Cameroun: Incivisme des transporteurs à Yaoundé - Statu quo à Tongolo, Etoudi, Olembé

Malgré la sommation du maire de la ville, les agences poursuivent tranquillement leurs activités.

Les agences de transport exerçant le long des axes Tongolo-Etoudi, Emana-Messassi-Olembé, ainsi que les transporteurs de sable disposent d'un délai de 24 jours (à compter du 24 novembre) pour quitter ces lieux. L'avertissement est du maire de la ville de Yaoundé. Dans un communiqué, Luc Messi Atangana interpelle une fois de plus ces transporteurs récalcitrants.

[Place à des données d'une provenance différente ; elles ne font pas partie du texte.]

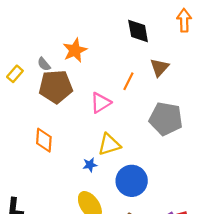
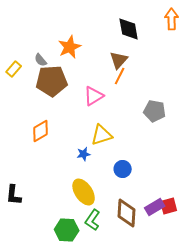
brown triangle: (159, 67) -> (119, 60), moved
gray pentagon: (166, 119) -> (155, 111), size x0.7
orange diamond: (44, 140) -> (41, 131), turned 55
blue circle: (132, 181) -> (123, 169), size x0.6

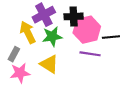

Hier, dans ces zones interdites, c'est l'effervescence habituelle faite de bouchons, klaxons stridents et d'occupation illégale de la chaussée. Manifestement, l'interpellation des autorités municipales ne semble émouvoir personne. Sur le tronçon Tongolo-Etoudi par exemple, les déplacements étaient au ralenti aux environs de 9h. Ici, un bus a occupé une partie de la chaussée. Malgré les klaxons des autres véhicules, un jeune homme ayant un lot de tickets en main, appelle imperturbablement les passagers qui montent un à un dans le véhicule.

Par contre au niveau du tronçon Emana-Messassi, ça circule. Les agences autrefois installées au lieu-dit Mobil Emana n'y sont plus. À Olembé, c'est le branle-bas. Plusieurs " rebelles " ont occupé une bonne partie de la route. Portières ouvertes, une dizaine de véhicules sont garés pendant que les chauffeurs essaient de capter les potentiels clients qui viennent à passer. Ces voitures ne sont pas les seules à créer le désordre à cet endroit. Même les gros porteurs transportant du sable sont à l'origine des embouteillages et de certains accidents.

" Ces gares routières spontanées installées en bordure de route ternissent l'image du quartier. Ici à Olembé, la route est belle et grande, les embouteillages ne devraient plus exister ici. Mais une bonne partie de la route est occupée par les voitures qui font le transport et les vendeurs ambulants. Quelle image pour notre pays qui va accueillir une grande compétition sportive ? Au-delà des menaces écrites et verbales, il est temps d'agir. Car, ce n'est pas la première fois que ces chauffeurs sont interpellés ", se plaint Fernand Zogo, riverain. Comme lui, plusieurs personnes souhaitent que ces transporteurs soient installés dans la périphérie où ils ne gêneront personne et apprécient l'initiative du maire de la ville.

De leur côté, les agences incriminées ne l'entendent pas de cette oreille. " Nous sommes au courant du communiqué du maire de la ville. Ou voulez-vous qu'on aille ? Le site prévu pour notre recasement n'est même pas commode. Avant de réprimander, il faut que le maire prenne des dispositions pour nous recaser afin que chacun soit satisfait et que le travail se passe dans de bonnes conditions ", plaide Parfait Ongolo, chauffeur. Dans son communiqué, Luc Messi Atangana indique que ces transporteurs doivent quitter les zones interdites le 17 décembre 2021, faute de quoi les véhicules seront systématiquement conduits à la fourrière municipale.